··· Material provided

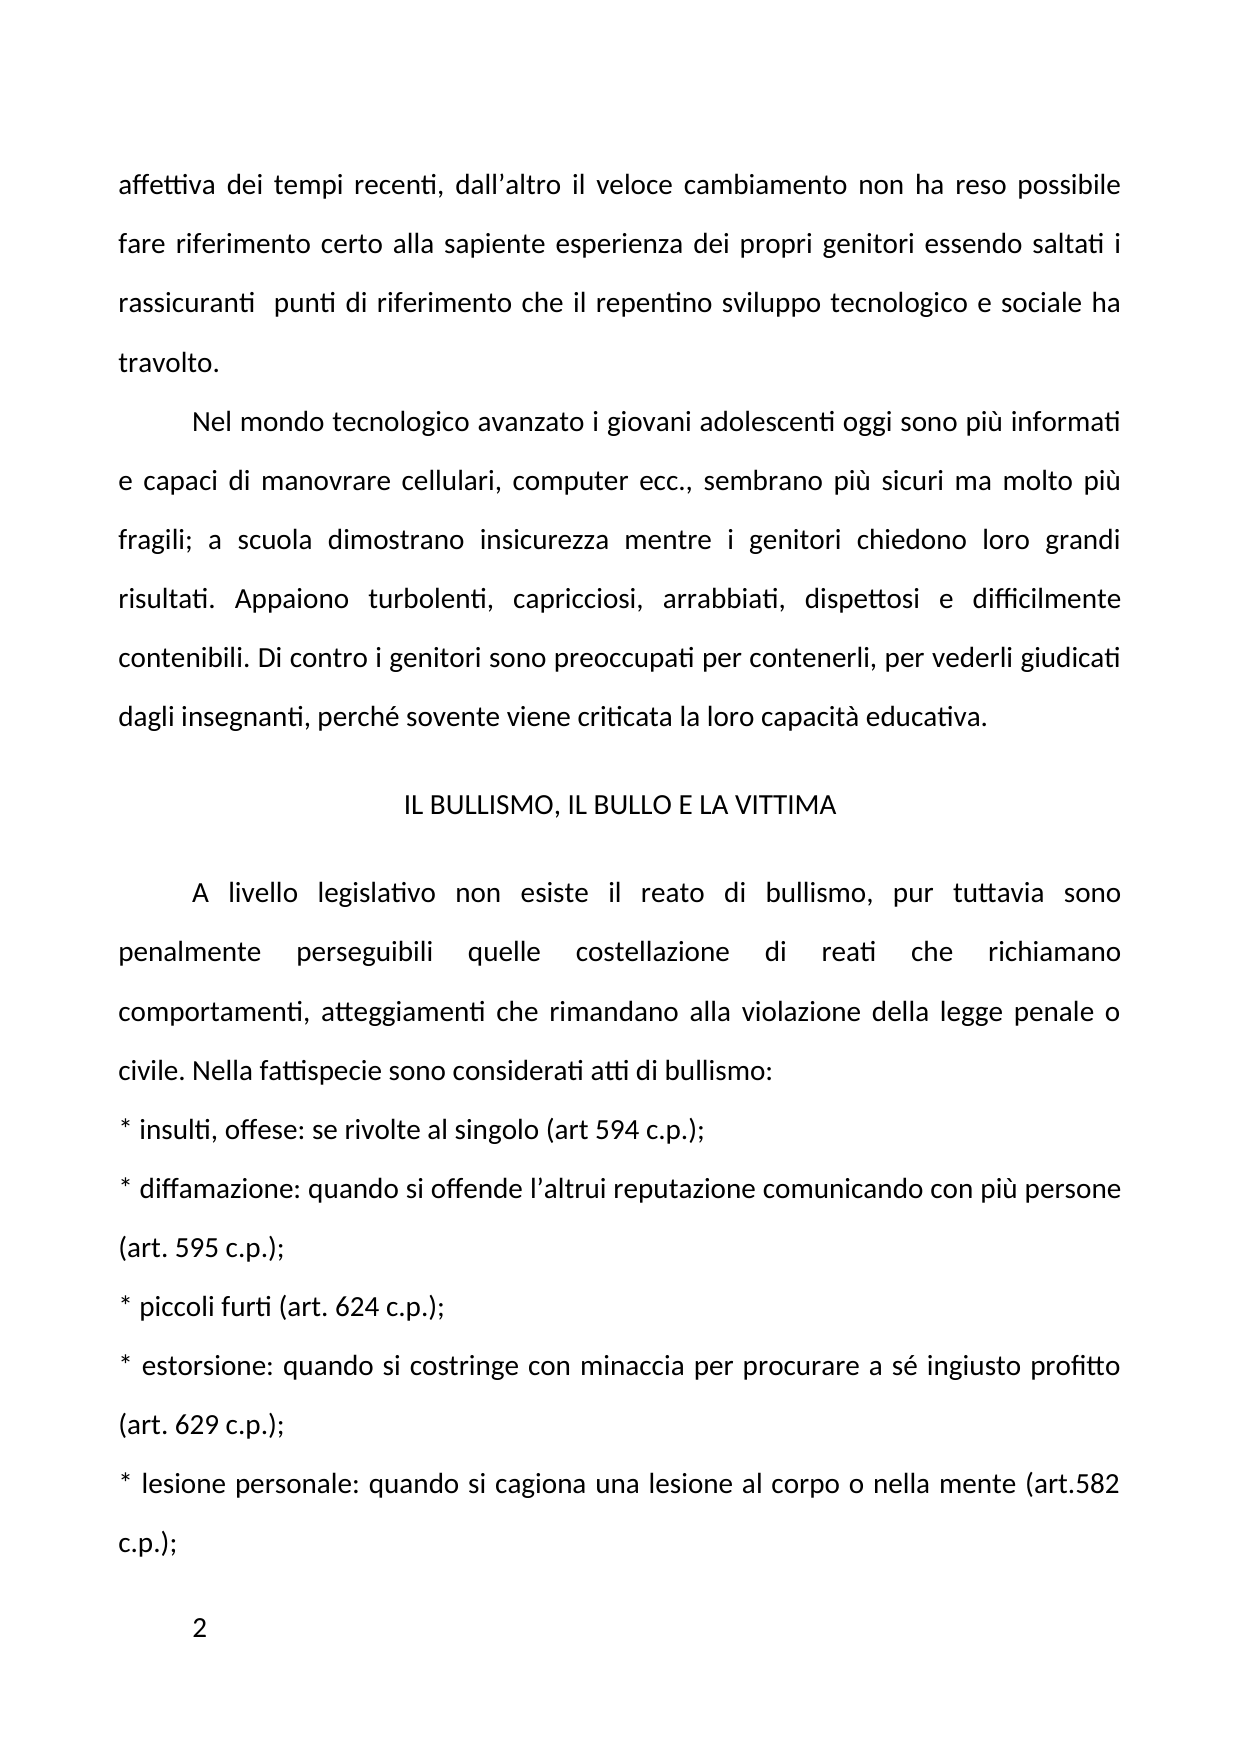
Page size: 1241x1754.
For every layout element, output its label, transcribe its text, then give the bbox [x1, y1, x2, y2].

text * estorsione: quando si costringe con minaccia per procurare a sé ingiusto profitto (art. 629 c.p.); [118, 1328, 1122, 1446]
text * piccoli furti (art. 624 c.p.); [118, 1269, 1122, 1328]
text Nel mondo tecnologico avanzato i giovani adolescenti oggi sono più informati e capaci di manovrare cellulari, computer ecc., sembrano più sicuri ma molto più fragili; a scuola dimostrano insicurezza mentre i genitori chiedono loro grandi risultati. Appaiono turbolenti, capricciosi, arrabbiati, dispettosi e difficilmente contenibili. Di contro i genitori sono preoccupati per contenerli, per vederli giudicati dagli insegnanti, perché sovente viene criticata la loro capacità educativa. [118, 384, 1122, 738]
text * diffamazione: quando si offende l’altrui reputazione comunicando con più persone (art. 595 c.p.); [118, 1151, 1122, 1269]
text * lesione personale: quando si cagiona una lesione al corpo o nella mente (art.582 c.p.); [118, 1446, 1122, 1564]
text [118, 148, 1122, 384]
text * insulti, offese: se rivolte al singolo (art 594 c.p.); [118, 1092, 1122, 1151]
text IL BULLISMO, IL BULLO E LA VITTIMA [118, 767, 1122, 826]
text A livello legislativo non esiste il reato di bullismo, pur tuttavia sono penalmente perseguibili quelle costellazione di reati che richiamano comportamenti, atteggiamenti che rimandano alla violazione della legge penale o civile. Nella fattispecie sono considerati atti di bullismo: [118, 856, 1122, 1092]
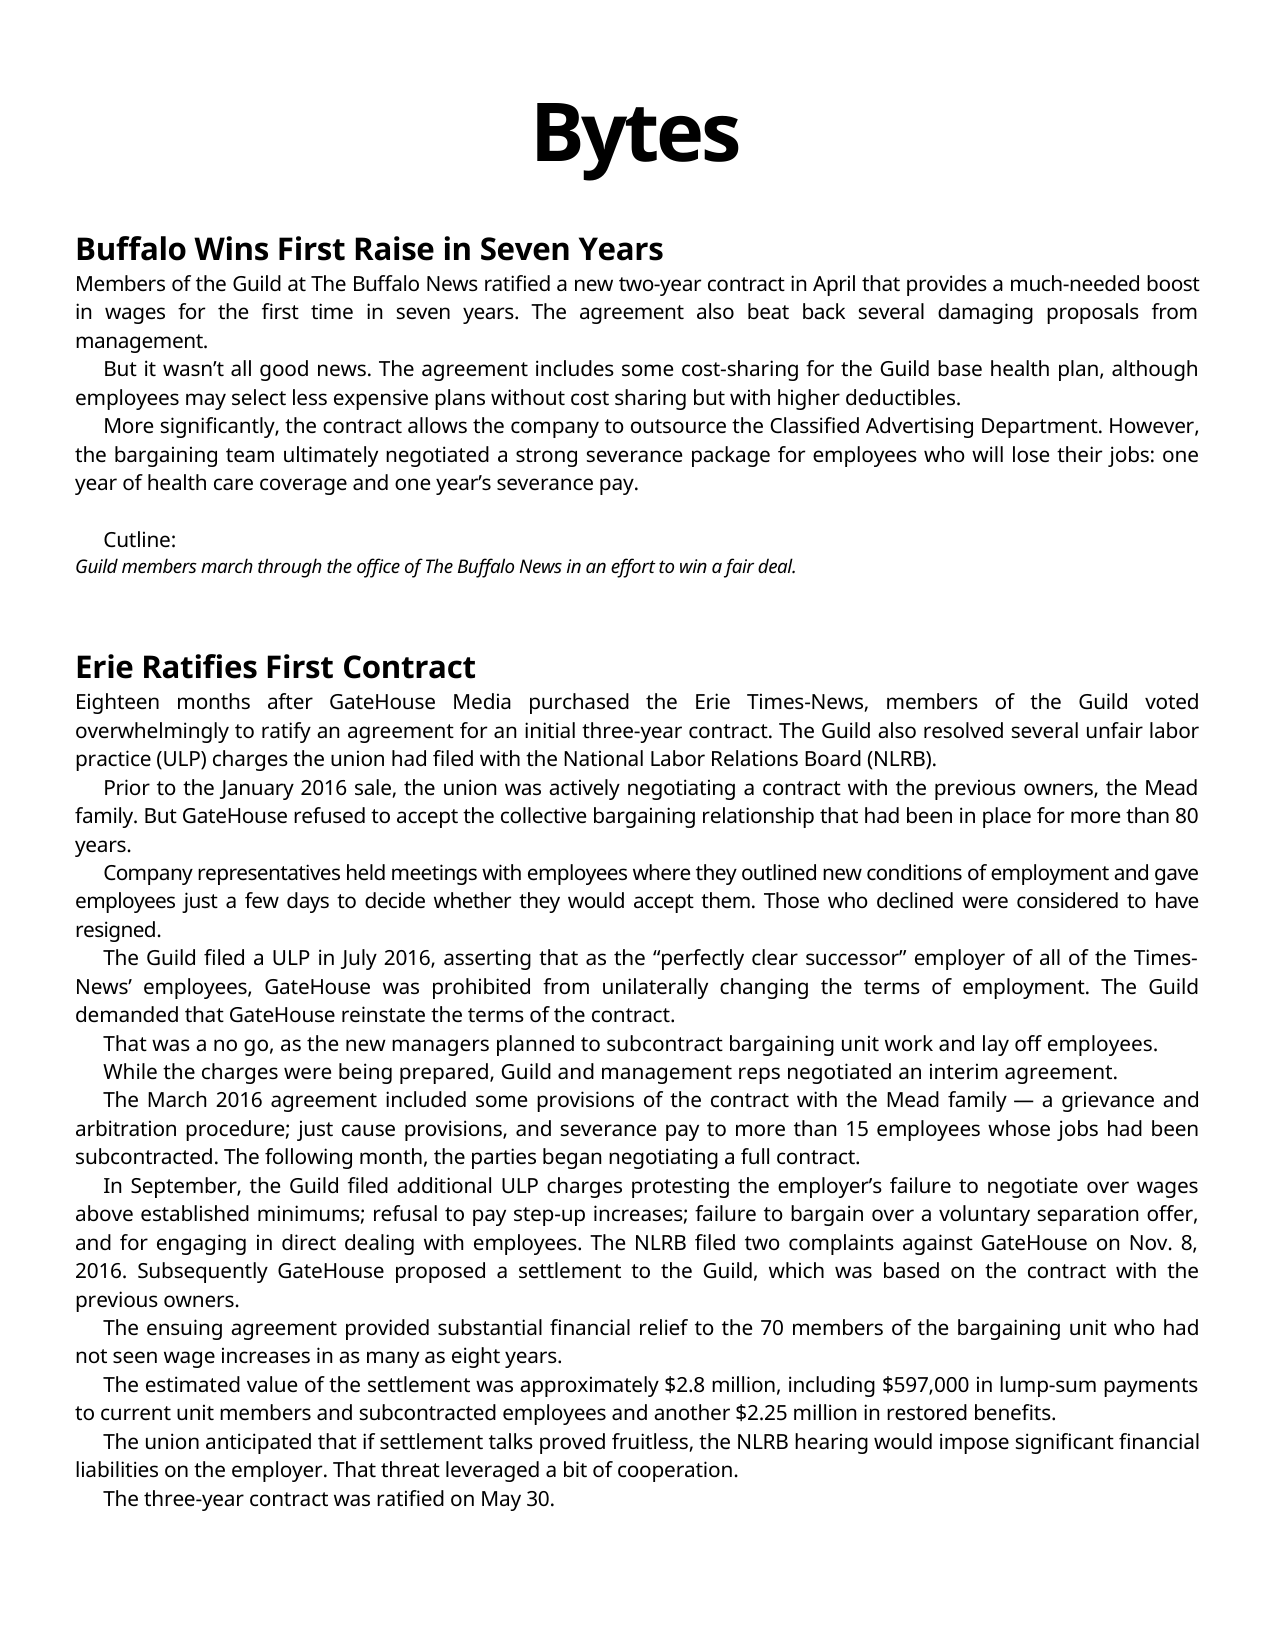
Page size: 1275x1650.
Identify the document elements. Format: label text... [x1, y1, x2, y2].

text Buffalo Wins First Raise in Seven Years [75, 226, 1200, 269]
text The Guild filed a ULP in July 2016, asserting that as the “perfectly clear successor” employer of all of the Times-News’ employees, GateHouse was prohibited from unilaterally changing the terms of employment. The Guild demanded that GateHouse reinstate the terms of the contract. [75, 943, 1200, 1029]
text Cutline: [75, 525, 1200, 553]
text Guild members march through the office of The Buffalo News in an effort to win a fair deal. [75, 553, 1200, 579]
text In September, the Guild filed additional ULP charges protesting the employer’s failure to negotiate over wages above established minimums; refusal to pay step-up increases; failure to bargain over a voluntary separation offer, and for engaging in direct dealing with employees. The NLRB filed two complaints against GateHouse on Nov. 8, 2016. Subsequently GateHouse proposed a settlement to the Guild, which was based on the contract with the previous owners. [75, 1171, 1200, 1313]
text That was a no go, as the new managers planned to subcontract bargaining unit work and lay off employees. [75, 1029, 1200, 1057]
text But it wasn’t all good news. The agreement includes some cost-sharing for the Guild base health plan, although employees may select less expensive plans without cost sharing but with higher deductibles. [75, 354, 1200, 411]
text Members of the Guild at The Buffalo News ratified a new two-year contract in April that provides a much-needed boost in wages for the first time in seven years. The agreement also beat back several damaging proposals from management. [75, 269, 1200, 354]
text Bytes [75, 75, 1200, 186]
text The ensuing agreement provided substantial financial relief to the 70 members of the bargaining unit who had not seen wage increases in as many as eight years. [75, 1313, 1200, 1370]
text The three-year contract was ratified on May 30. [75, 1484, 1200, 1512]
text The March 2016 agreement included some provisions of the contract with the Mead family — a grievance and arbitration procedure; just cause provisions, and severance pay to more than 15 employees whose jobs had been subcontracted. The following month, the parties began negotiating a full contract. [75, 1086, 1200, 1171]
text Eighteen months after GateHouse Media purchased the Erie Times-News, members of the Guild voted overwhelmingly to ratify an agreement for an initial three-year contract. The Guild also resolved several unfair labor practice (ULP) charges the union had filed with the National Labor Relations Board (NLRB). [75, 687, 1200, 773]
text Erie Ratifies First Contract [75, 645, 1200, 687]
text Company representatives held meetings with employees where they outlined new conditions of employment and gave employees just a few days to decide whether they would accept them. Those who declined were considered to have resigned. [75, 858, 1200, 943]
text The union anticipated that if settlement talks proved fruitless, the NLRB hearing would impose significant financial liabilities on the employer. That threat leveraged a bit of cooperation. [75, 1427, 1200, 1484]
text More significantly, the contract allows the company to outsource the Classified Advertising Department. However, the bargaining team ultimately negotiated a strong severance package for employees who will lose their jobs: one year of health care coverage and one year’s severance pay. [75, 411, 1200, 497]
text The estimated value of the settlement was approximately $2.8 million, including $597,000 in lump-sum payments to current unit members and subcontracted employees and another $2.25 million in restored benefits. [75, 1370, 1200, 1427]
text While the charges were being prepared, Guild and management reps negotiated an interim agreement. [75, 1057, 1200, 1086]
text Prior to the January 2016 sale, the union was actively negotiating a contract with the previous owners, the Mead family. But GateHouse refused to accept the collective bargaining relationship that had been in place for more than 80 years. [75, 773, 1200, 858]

······

Among the entries above, which lines include "negotiated"? List them all.

Problem solution —
text More significantly, the contract allows the company to outsource the Classified Advertising Department. However, the bargaining team ultimately negotiated a strong severance package for employees who will lose their jobs: one year of health care coverage and one year’s severance pay. [75, 411, 1200, 497]
text While the charges were being prepared, Guild and management reps negotiated an interim agreement. [75, 1057, 1200, 1086]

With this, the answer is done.